“When she stumbles across the ad, she’s looking for something else completely. But it seems like too good an opportunity to miss—a live-in nannying post, with a staggeringly generous salary. And when Rowan Caine arrives at Heatherbrae House, she is smitten—by the luxurious “smart” home fitted out with all modern conveniences, by the beautiful Scottish Highlands, and by this picture-perfect family.
What she doesn’t know is that she’s stepping into a nightmare—one that will end with a child dead and herself in prison awaiting trial for murder.
Writing to her lawyer from prison, she struggles to explain the unraveling events that led to her incarceration. It wasn’t just the constant surveillance from the cameras installed around the house, or the malfunctioning technology that woke the household with booming music, or turned the lights off at the worst possible time. It wasn’t just the girls, who turned out to be a far cry from the immaculately behaved model children she met at her interview. It wasn’t even the way she was left alone for weeks at a time, with no adults around apart from the enigmatic handyman, Jack Grant.
It was everything.
She knows she’s made mistakes.
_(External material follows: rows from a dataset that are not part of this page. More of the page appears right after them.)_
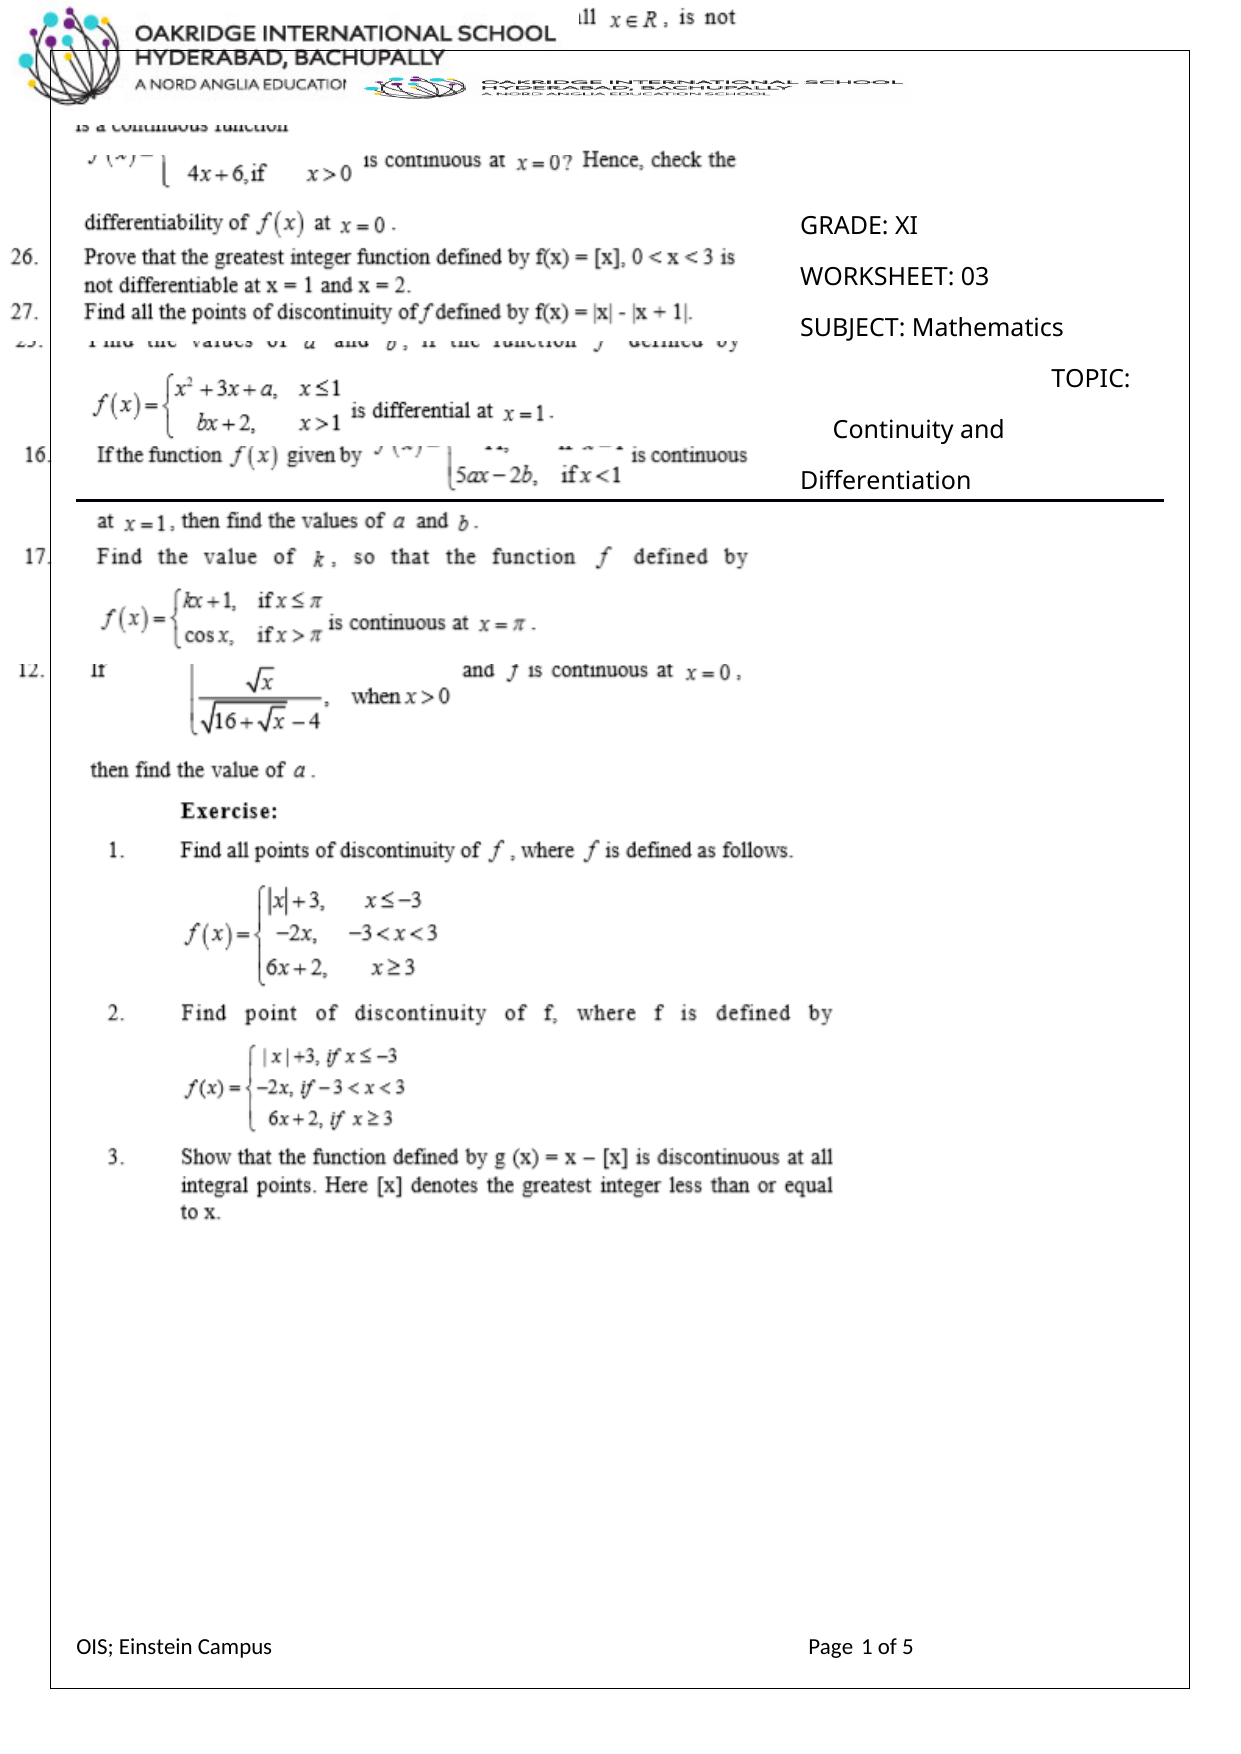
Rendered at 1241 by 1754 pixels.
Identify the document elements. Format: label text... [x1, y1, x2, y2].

picture [0, 0, 800, 788]
text GRADE: XI WORKSHEET: 03 [800, 207, 1164, 292]
text SUBJECT: Mathematics TOPIC: Continuity and Differentiation [800, 309, 1164, 499]
picture [51, 51, 911, 1236]
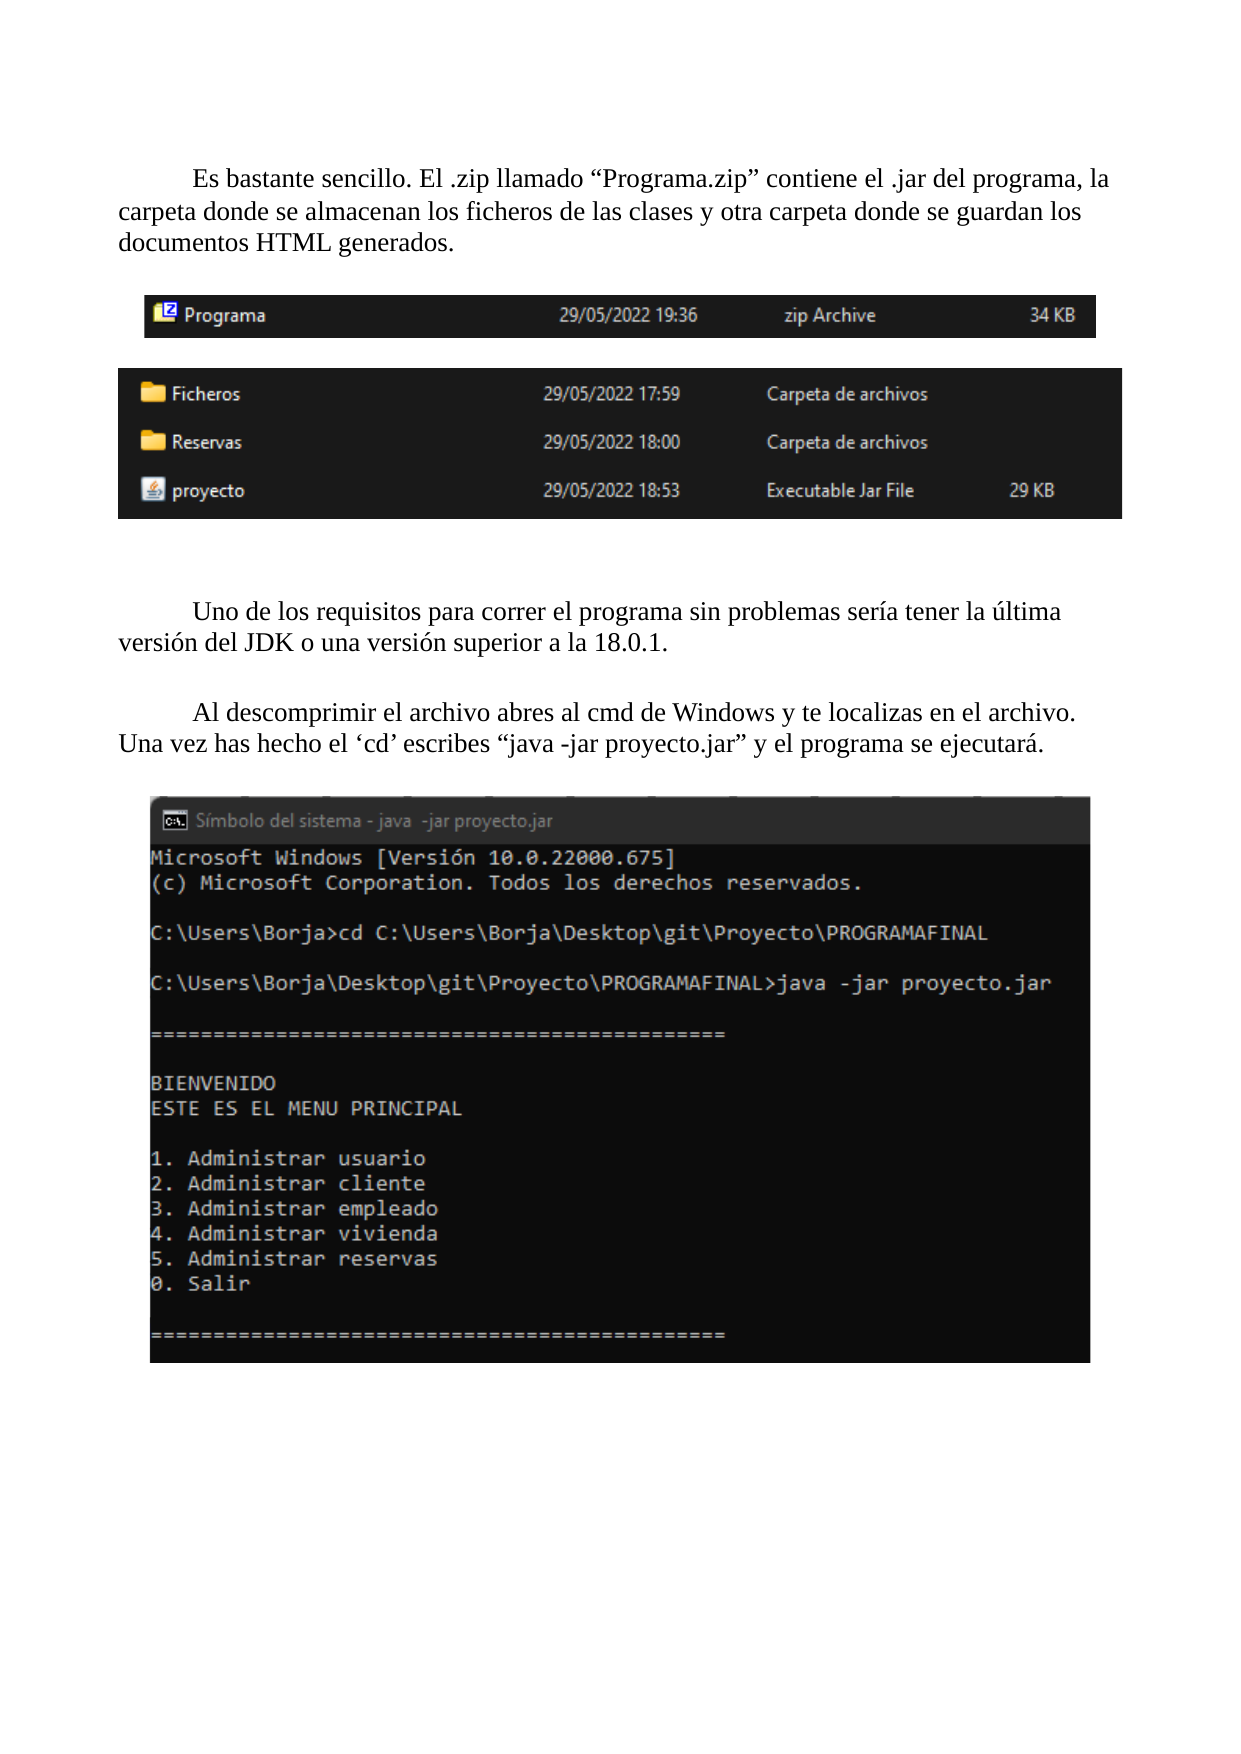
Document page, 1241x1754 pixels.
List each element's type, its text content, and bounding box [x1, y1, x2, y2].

picture [118, 368, 1123, 519]
text Uno de los requisitos para correr el programa sin problemas sería tener la última versión del JDK o una versión superior a la 18.0.1. [118, 595, 1122, 658]
text Al descomprimir el archivo abres al cmd de Windows y te localizas en el archivo. [118, 696, 1122, 727]
picture [144, 295, 1096, 338]
text Es bastante sencillo. El .zip llamado “Programa.zip” contiene el .jar del programa, la carpeta donde se almacenan los ficheros de las clases y otra carpeta donde se guardan los documentos HTML generados. [118, 156, 1122, 257]
text Una vez has hecho el ‘cd’ escribes “java -jar proyecto.jar” y el programa se ejecutará. [118, 727, 1122, 758]
picture [149, 796, 1091, 1363]
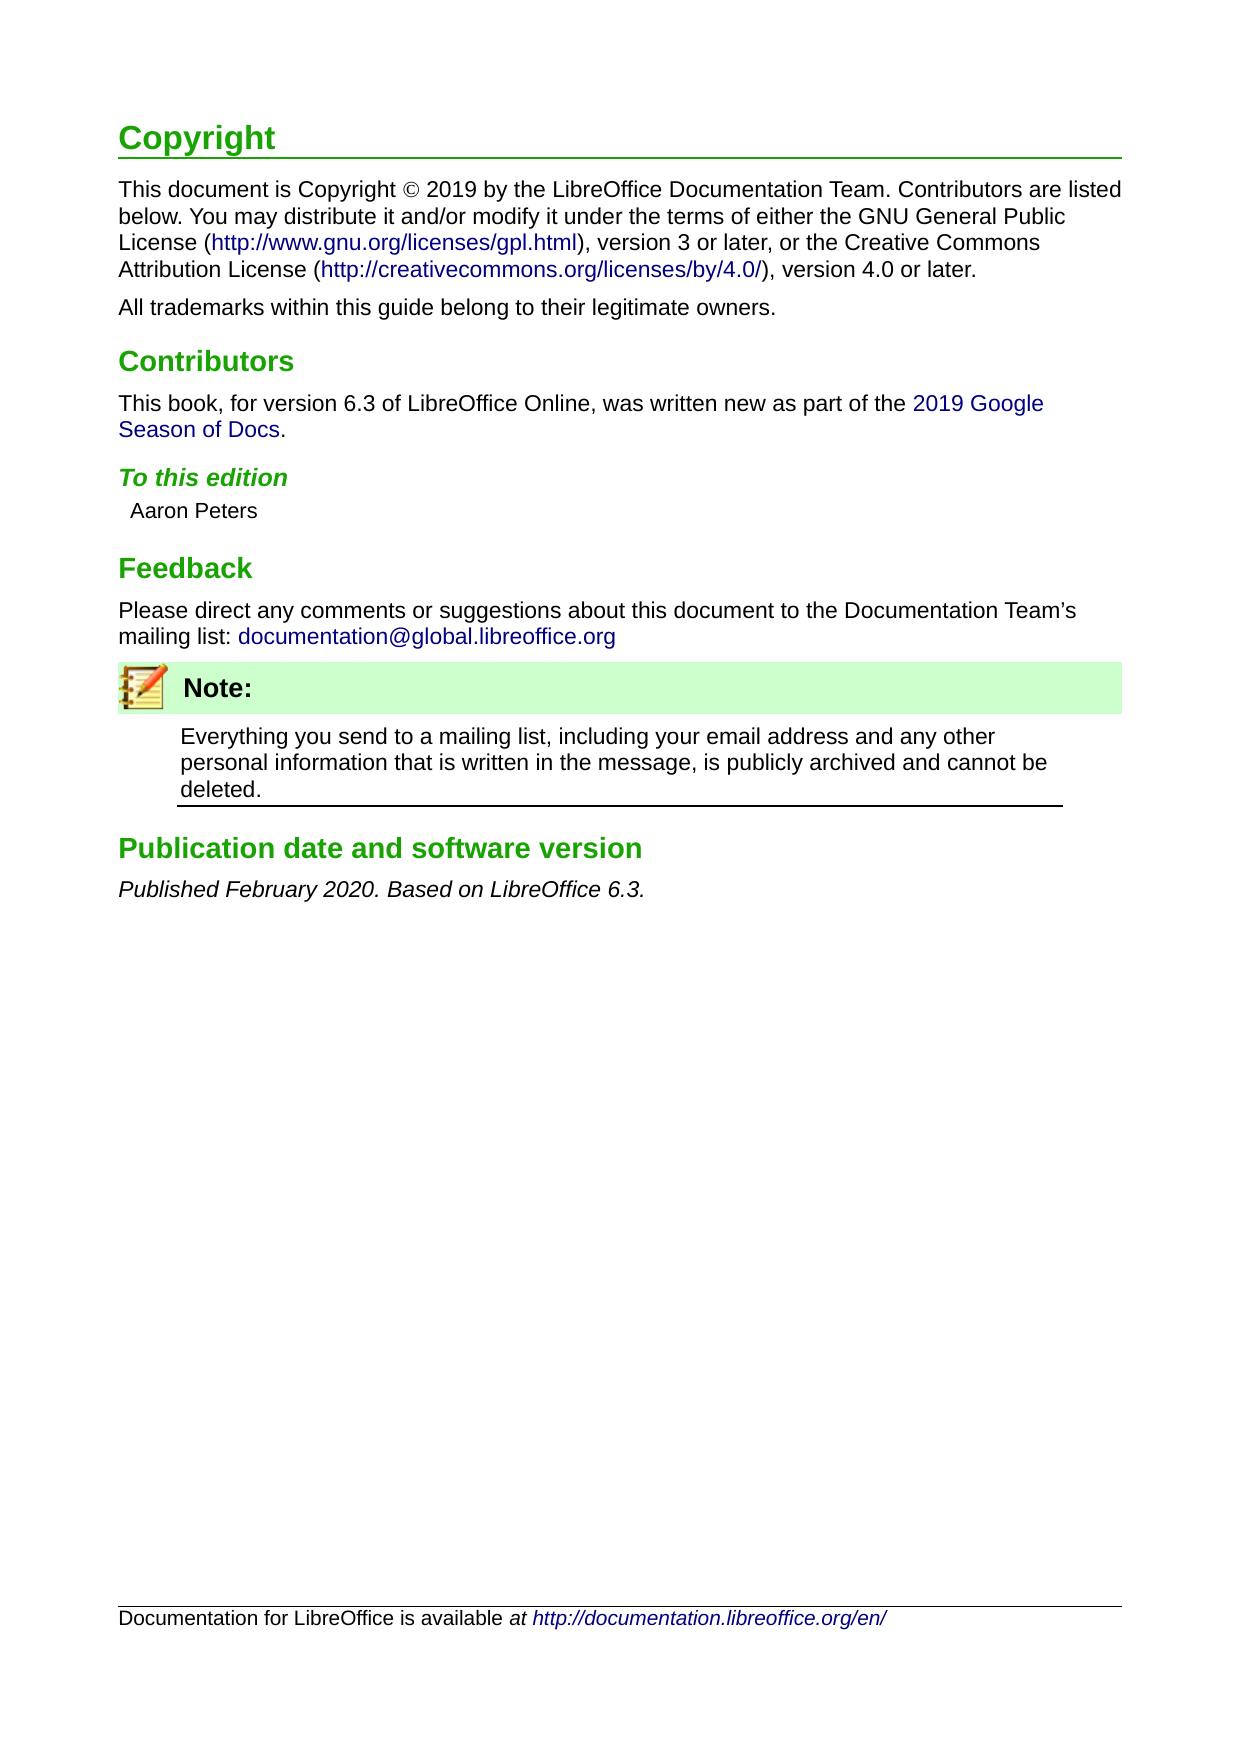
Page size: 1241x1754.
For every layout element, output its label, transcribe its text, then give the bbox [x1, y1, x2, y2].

subtitle Copyright [118, 118, 1122, 157]
text Please direct any comments or suggestions about this document to the Documentation Team’s mailing list: documentation@global.libreoffice.org [118, 597, 1122, 649]
table_header [789, 498, 1122, 528]
table_header [458, 498, 789, 528]
subtitle Note: [118, 662, 1122, 714]
text This document is Copyright © 2019 by the LibreOffice Documentation Team. Contributors are listed below. You may distribute it and/or modify it under the terms of either the GNU General Public License (http://www.gnu.org/licenses/gpl.html), version 3 or later, or the Creative Commons Attribution License (http://creativecommons.org/licenses/by/4.0/), version 4.0 or later. [118, 176, 1122, 282]
text Everything you send to a mailing list, including your email address and any other personal information that is written in the message, is publicly archived and cannot be deleted. [177, 720, 1063, 805]
text All trademarks within this guide belong to their legitimate owners. [118, 294, 1122, 321]
table_header Aaron Peters [118, 498, 458, 528]
subtitle Publication date and software version [118, 831, 1122, 864]
text Published February 2020. Based on LibreOffice 6.3. [118, 876, 1122, 902]
picture [119, 662, 170, 713]
subtitle To this edition [118, 463, 1122, 492]
subtitle Contributors [118, 344, 1122, 378]
subtitle Feedback [118, 551, 1122, 585]
text This book, for version 6.3 of LibreOffice Online, was written new as part of the 2019 Google Season of Docs. [118, 390, 1122, 442]
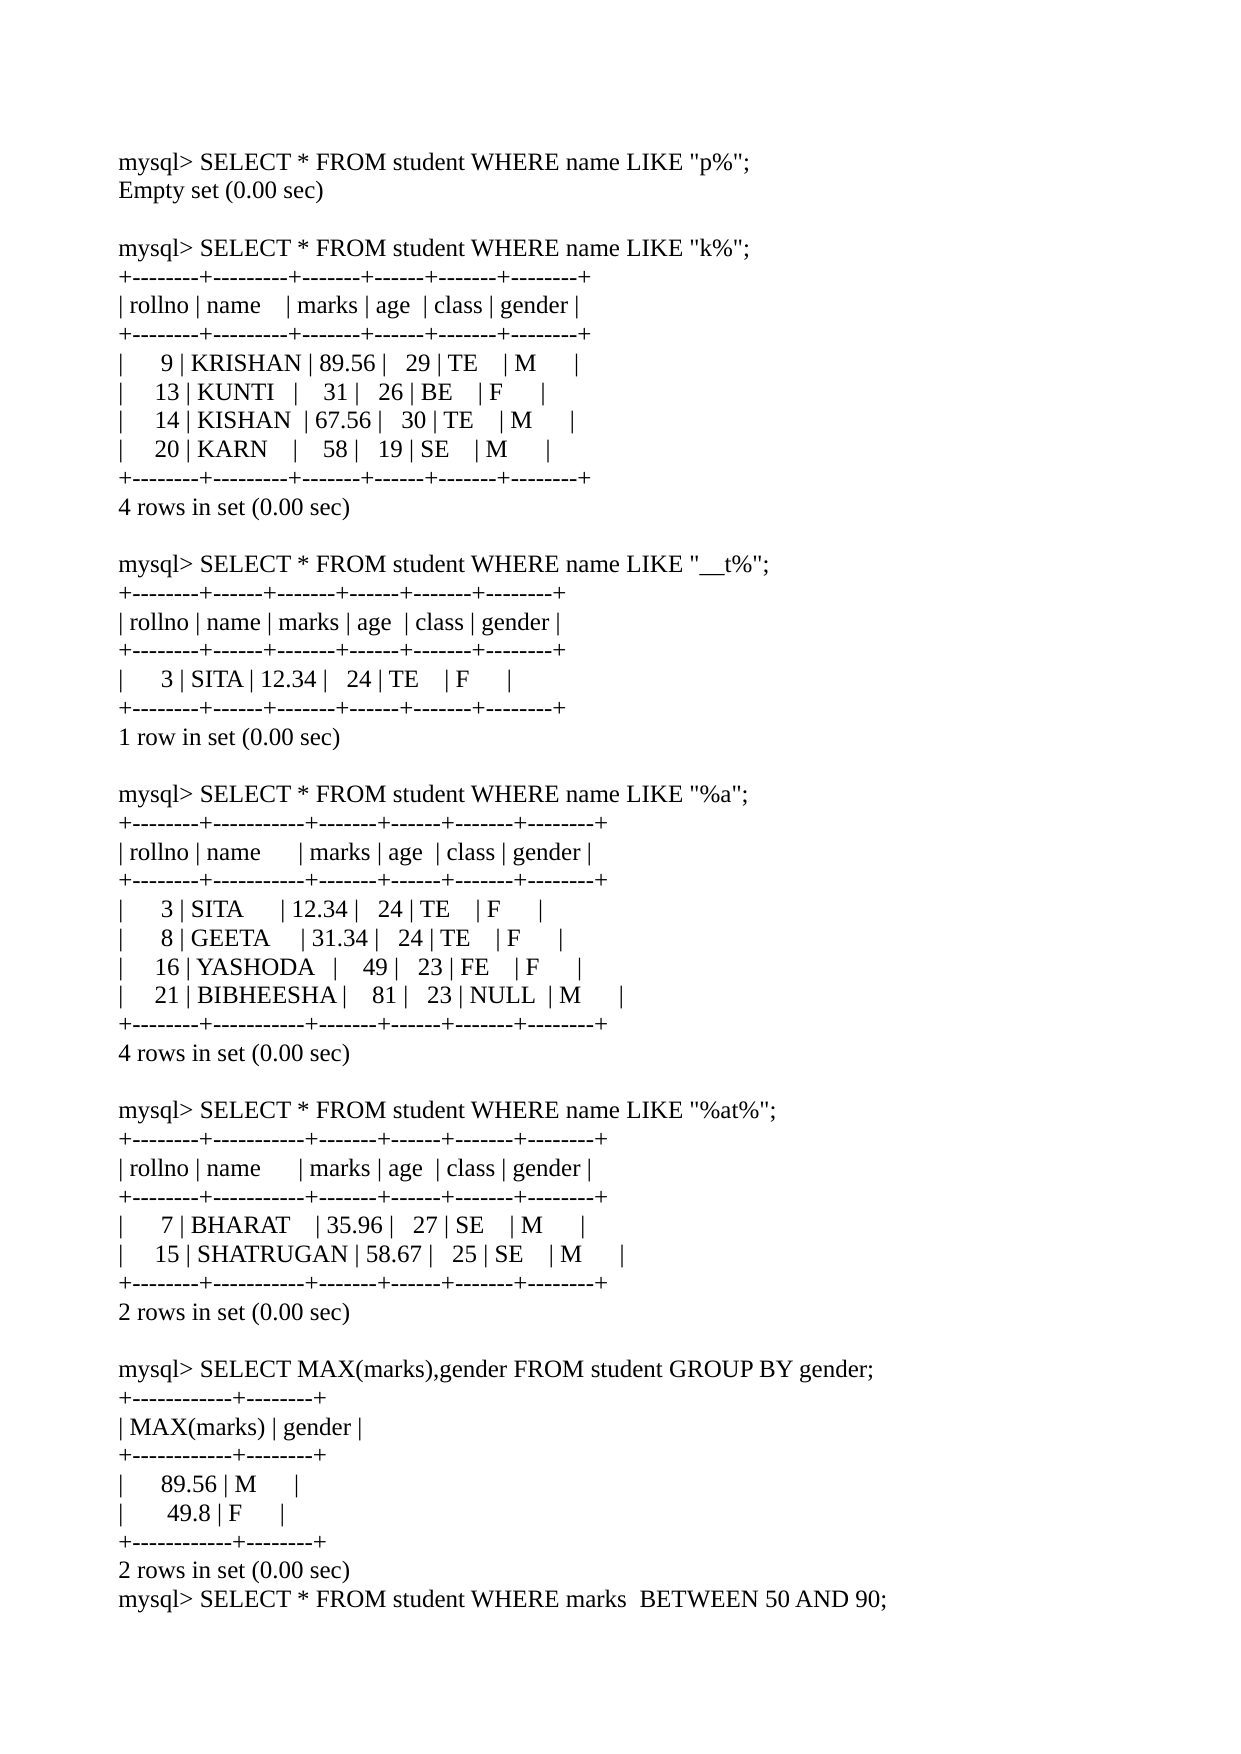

She admits that she lied to obtain the post and that her behavior toward the children wasn’t always ideal. She’s not innocent, by any means. But, she maintains, she’s not guilty—at least not of murder. Which means someone else is.” – Amazon
Coming off the heels of Riley Sager’s new book, Lock Every Door, which I would also categorize as a gothic thriller, The Turn of the Key is just what I needed and more. You know when you finish a book with a specific feeling? It is almost a combination of longing for another book just like it, a little bit of sadness because you wish you could reread this book with fresh eyes, and joy because it accomplished the exact feelings the author anticipated. Basically, I was feeling all that and then some.
This book surrounds 24-year-old Rowan Caine who currently works in a childcare center when she stumbles across an article looking for a nanny, offering a generous salary, which was tied together with a bow. That bow is a beautiful “smart house” named the Heatherbrae House located in “beautiful Scottish highlands.” I promise I am not giving anything by saying this because Ruth Ware makes it known early on — Rowan ends up in prison and one of the children ends up dead… dun dun dun!
There are two main factors that I think made this story unravel beautifully: the way the story was laid out and the setting.
I don’t want to say too much about the way the story was laid out because I felt that was crucial right off the bat. What I will say is that it kept the story flowing in a way that you slowly gathered details, but in a somewhat fast-paced way. I know that sounds a little crazy, but that is the best way I can describe it. It was executed beautifully. I promise.
The setting is a story in itself? A frickin’ smart house! Not just any smart house, a converted smart house that is a combination of modern and vintage design. The descriptions are beautifully creepy. I wonder if Ware took the time to design this house separate from the story. Regardless, I want to see this house come to life! The thing is, I can’t think of a book I have ever read with this type of setting. That in itself really adds to the thrill of this read.